#### Source records

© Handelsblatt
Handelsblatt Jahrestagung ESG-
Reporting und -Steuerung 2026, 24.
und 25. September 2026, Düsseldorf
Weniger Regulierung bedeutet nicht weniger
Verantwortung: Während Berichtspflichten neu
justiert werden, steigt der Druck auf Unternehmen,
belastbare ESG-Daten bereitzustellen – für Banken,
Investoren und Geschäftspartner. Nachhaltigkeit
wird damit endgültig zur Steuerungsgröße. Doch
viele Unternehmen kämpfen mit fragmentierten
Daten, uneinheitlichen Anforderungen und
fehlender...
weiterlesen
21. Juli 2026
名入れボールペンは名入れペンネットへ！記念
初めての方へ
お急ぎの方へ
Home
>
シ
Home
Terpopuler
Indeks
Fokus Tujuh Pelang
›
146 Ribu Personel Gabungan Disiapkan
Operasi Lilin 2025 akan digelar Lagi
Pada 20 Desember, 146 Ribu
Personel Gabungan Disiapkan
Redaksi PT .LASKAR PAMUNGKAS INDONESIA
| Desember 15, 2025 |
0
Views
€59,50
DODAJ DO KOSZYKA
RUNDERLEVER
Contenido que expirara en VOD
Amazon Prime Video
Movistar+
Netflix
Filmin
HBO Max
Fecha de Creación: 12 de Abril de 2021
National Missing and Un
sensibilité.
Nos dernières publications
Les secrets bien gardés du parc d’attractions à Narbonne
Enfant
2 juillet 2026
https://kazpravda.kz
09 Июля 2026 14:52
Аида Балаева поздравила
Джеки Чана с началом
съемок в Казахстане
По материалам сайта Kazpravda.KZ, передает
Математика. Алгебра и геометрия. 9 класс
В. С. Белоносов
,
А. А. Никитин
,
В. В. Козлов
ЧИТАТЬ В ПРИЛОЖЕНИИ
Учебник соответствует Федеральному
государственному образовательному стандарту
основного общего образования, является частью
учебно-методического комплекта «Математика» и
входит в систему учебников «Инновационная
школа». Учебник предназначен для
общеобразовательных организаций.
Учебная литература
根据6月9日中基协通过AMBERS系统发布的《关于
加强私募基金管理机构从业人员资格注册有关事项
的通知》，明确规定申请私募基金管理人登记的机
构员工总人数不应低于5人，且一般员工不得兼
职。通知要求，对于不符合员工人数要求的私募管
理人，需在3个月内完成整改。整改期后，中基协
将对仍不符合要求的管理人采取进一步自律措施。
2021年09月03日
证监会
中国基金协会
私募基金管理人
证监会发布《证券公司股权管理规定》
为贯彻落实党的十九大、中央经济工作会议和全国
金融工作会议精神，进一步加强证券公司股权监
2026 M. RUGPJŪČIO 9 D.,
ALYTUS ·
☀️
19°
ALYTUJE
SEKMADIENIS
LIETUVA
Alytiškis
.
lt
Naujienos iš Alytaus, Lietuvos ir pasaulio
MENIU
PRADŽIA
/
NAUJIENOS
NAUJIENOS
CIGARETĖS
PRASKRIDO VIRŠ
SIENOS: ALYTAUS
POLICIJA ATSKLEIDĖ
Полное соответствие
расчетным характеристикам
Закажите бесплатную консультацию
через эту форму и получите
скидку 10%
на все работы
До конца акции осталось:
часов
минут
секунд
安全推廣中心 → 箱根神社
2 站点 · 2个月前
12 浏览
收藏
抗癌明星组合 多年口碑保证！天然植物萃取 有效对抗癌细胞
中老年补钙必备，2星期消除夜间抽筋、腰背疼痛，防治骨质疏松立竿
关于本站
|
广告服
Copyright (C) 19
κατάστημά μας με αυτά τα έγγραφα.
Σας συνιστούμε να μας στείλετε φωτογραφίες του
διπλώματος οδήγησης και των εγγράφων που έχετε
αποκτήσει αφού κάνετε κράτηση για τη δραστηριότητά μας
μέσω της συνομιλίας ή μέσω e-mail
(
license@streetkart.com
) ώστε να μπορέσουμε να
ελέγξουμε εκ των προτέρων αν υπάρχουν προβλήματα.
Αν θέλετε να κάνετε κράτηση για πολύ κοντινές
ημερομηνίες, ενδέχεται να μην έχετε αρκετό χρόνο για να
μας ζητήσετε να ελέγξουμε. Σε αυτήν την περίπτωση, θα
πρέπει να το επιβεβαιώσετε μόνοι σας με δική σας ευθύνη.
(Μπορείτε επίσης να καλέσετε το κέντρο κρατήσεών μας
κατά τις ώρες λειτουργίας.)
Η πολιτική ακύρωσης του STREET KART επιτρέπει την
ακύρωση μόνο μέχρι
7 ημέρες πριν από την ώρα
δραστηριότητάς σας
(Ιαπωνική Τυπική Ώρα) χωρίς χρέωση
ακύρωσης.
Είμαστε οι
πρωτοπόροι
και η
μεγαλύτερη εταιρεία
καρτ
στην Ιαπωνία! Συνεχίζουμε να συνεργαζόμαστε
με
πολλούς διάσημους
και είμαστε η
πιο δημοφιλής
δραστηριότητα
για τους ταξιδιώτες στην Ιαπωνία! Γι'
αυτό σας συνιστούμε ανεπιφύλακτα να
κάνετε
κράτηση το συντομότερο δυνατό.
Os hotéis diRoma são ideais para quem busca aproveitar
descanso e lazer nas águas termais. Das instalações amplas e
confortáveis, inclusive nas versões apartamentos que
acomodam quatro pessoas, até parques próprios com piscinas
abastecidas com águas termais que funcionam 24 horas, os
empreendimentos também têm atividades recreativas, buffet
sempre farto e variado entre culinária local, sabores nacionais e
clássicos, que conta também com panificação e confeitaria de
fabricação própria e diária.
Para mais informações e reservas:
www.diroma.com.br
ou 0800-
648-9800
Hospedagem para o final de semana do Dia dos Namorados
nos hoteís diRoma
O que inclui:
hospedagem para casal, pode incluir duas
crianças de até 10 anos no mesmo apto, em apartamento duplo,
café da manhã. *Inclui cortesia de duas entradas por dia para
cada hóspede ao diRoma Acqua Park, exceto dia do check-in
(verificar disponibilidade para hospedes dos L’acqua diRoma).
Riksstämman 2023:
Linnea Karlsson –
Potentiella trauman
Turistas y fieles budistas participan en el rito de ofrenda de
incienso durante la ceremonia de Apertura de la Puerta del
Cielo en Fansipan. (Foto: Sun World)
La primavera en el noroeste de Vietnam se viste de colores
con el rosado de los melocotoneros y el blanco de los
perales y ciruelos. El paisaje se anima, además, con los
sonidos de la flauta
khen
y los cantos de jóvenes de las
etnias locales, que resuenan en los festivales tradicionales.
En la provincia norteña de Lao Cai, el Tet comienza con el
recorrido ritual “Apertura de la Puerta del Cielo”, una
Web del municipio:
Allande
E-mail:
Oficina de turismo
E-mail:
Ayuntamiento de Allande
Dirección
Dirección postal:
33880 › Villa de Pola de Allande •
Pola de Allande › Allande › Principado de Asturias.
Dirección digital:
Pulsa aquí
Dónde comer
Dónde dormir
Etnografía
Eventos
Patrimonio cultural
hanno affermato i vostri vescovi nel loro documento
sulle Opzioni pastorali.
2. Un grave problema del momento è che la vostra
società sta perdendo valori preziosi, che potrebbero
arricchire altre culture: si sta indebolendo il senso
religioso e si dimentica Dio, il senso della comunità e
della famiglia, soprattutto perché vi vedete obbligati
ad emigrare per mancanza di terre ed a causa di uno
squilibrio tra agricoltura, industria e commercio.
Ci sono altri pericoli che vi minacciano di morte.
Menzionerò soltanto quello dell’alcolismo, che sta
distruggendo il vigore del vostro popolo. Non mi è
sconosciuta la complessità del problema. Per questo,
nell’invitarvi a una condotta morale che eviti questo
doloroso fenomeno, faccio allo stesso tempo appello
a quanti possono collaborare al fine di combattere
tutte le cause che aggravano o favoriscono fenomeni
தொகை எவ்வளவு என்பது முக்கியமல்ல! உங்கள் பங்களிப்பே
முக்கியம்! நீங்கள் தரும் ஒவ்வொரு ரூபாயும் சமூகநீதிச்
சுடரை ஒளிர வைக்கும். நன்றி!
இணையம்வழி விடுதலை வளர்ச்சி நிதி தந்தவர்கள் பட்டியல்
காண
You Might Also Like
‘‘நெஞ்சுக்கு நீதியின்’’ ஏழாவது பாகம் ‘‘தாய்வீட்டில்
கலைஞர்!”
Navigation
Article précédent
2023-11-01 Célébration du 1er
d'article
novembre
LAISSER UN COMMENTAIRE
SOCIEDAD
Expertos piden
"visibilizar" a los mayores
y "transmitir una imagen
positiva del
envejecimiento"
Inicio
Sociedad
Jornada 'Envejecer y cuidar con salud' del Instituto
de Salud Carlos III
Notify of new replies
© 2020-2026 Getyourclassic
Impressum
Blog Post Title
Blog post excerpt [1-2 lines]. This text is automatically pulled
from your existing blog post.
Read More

########

* Task objective: Going down the listing above, begin printing at the line with "La primavera en" and finish with the line with "33880 › Villa de Pola de Allande •", exactly as they appear.

* Solution to the problem:
La primavera en el noroeste de Vietnam se viste de colores
con el rosado de los melocotoneros y el blanco de los
perales y ciruelos. El paisaje se anima, además, con los
sonidos de la flauta
khen
y los cantos de jóvenes de las
etnias locales, que resuenan en los festivales tradicionales.
En la provincia norteña de Lao Cai, el Tet comienza con el
recorrido ritual “Apertura de la Puerta del Cielo”, una
Web del municipio:
Allande
E-mail:
Oficina de turismo
E-mail:
Ayuntamiento de Allande
Dirección
Dirección postal:
33880 › Villa de Pola de Allande •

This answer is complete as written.